Crede profondamente nella collaborazione, nel senso di responsabilità e solidarietà William Griffini. “Sono convinto che chi ha deve dare, perché se non restituisce al sistema non può sperare neanche di mantenere le proprie posizioni. La distribuzione è fondamentale per il futuro. Anche in termini manageriali ho sempre condiviso le mie imprese. Lavoro sempre in team.
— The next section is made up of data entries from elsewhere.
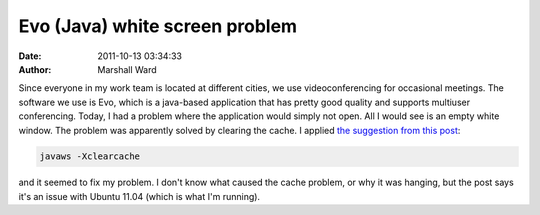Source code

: Evo (Java) white screen problem
===============================

:date:   2011-10-13 03:34:33
:author: Marshall Ward

Since everyone in my work team is located at different cities, we use
videoconferencing for occasional meetings. The software we use is Evo, which is
a java-based application that has pretty good quality and supports multiuser
conferencing. Today, I had a problem where the application would simply not
open. All I would see is an empty white window. The problem was apparently
solved by clearing the cache. I applied `the suggestion from this post`_:

.. code-block:: bash

    javaws -Xclearcache

and it seemed to fix my problem. I don't know what caused the cache problem, or
why it was hanging, but the post says it's an issue with Ubuntu 11.04 (which is
what I'm running).

.. _the suggestion from this post:
    http://ubuntuforums.org/showthread.php?t=1827546
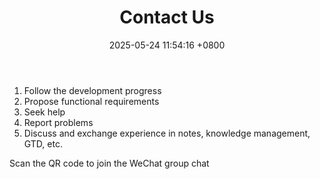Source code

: #+TITLE: Contact Us
#+DATE: 2025-05-24 11:54:16 +0800
#+OPTIONS: toc:nil num:t ^:nil
#+PROPERTY: LANGUAGE en
#+PROPERTY: SLUG contact

1. Follow the development progress
2. Propose functional requirements
3. Seek help
4. Report problems
5. Discuss and exchange experience in notes, knowledge management, GTD, etc.

   
Scan the QR code to join the WeChat group chat

[[file:../images/wx_qr.jpg]]

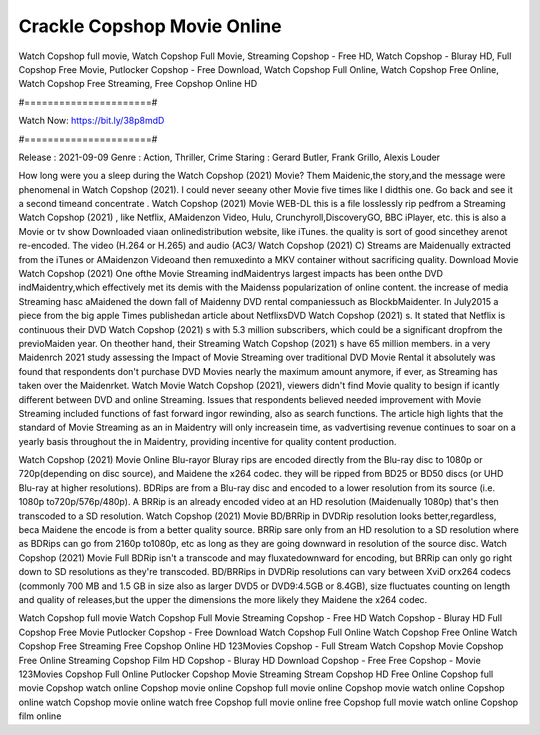 Crackle Copshop Movie Online
======================
Watch Copshop full movie, Watch Copshop Full Movie, Streaming Copshop - Free HD, Watch Copshop - Bluray HD, Full Copshop Free Movie, Putlocker Copshop - Free Download, Watch Copshop Full Online, Watch Copshop Free Online, Watch Copshop Free Streaming, Free Copshop Online HD

#======================#

Watch Now: https://bit.ly/38p8mdD

#======================#

Release : 2021-09-09
Genre : Action, Thriller, Crime
Staring : Gerard Butler, Frank Grillo, Alexis Louder

How long were you a sleep during the Watch Copshop (2021) Movie? Them Maidenic,the story,and the message were phenomenal in Watch Copshop (2021). I could never seeany other Movie five times like I didthis one. Go back and see it a second timeand concentrate . Watch Copshop (2021) Movie WEB-DL this is a file losslessly rip pedfrom a Streaming Watch Copshop (2021) , like Netflix, AMaidenzon Video, Hulu, Crunchyroll,DiscoveryGO, BBC iPlayer, etc. this is also a Movie or tv show Downloaded viaan onlinedistribution website, like iTunes. the quality is sort of good sincethey arenot re-encoded. The video (H.264 or H.265) and audio (AC3/ Watch Copshop (2021) C) Streams are Maidenually extracted from the iTunes or AMaidenzon Videoand then remuxedinto a MKV container without sacrificing quality. Download Movie Watch Copshop (2021) One ofthe Movie Streaming indMaidentrys largest impacts has been onthe DVD indMaidentry,which effectively met its demis with the Maidenss popularization of online content. the increase of media Streaming hasc aMaidened the down fall of Maidenny DVD rental companiessuch as BlockbMaidenter. In July2015 a piece from the big apple Times publishedan article about NetflixsDVD Watch Copshop (2021) s. It stated that Netflix is continuous their DVD Watch Copshop (2021) s with 5.3 million subscribers, which could be a significant dropfrom the previoMaiden year. On theother hand, their Streaming Watch Copshop (2021) s have 65 million members. in a very Maidenrch 2021 study assessing the Impact of Movie Streaming over traditional DVD Movie Rental it absolutely was found that respondents don't purchase DVD Movies nearly the maximum amount anymore, if ever, as Streaming has taken over the Maidenrket. Watch Movie Watch Copshop (2021), viewers didn't find Movie quality to besign if icantly different between DVD and online Streaming. Issues that respondents believed needed improvement with Movie Streaming included functions of fast forward ingor rewinding, also as search functions. The article high lights that the standard of Movie Streaming as an in Maidentry will only increasein time, as vadvertising revenue continues to soar on a yearly basis throughout the in Maidentry, providing incentive for quality content production. 

Watch Copshop (2021) Movie Online Blu-rayor Bluray rips are encoded directly from the Blu-ray disc to 1080p or 720p(depending on disc source), and Maidene the x264 codec. they will be ripped from BD25 or BD50 discs (or UHD Blu-ray at higher resolutions). BDRips are from a Blu-ray disc and encoded to a lower resolution from its source (i.e. 1080p to720p/576p/480p). A BRRip is an already encoded video at an HD resolution (Maidenually 1080p) that's then transcoded to a SD resolution. Watch Copshop (2021) Movie BD/BRRip in DVDRip resolution looks better,regardless, beca Maidene the encode is from a better quality source. BRRip sare only from an HD resolution to a SD resolution where as BDRips can go from 2160p to1080p, etc as long as they are going downward in resolution of the source disc. Watch Copshop (2021) Movie Full BDRip isn't a transcode and may fluxatedownward for encoding, but BRRip can only go right down to SD resolutions as they're transcoded. BD/BRRips in DVDRip resolutions can vary between XviD orx264 codecs (commonly 700 MB and 1.5 GB in size also as larger DVD5 or DVD9:4.5GB or 8.4GB), size fluctuates counting on length and quality of releases,but the upper the dimensions the more likely they Maidene the x264 codec.

Watch Copshop full movie
Watch Copshop Full Movie
Streaming Copshop - Free HD
Watch Copshop - Bluray HD
Full Copshop Free Movie
Putlocker Copshop - Free Download
Watch Copshop Full Online
Watch Copshop Free Online
Watch Copshop Free Streaming
Free Copshop Online HD
123Movies Copshop - Full Stream
Watch Copshop Movie
Copshop Free Online
Streaming Copshop Film HD
Copshop - Bluray HD
Download Copshop - Free
Free Copshop - Movie
123Movies Copshop Full Online
Putlocker Copshop Movie Streaming
Stream Copshop HD Free Online
Copshop full movie
Copshop watch online
Copshop movie online
Copshop full movie online
Copshop movie watch online
Copshop online watch
Copshop movie online watch free
Copshop full movie online free
Copshop full movie watch online
Copshop film online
Non ho mai voluto essere solo, non mi piace, e oggi ho la riprova di essere nel giusto perché anche le paure si mitigano se le condividi”.


OCCORRE PLASMARE UN MONDO NUOVO 


Al di là di paure e frustrazioni, ottimismo e resilienza oggi dobbiamo soprattutto iniziare a plasmare il mondo nuovo. O almeno provare a immaginarlo. Non è facile ma può essere un’occasione di rigenerazione. E proprio sull’immaginare il futuro si concentrerà il prossimo appuntamento di AICEO in cui ciascuno dei soci illustrerà e proporrà le sue idee sul “dopo”.

Ci attende una nuova narrazione. Chissà che non ne escano storie entusiasmanti.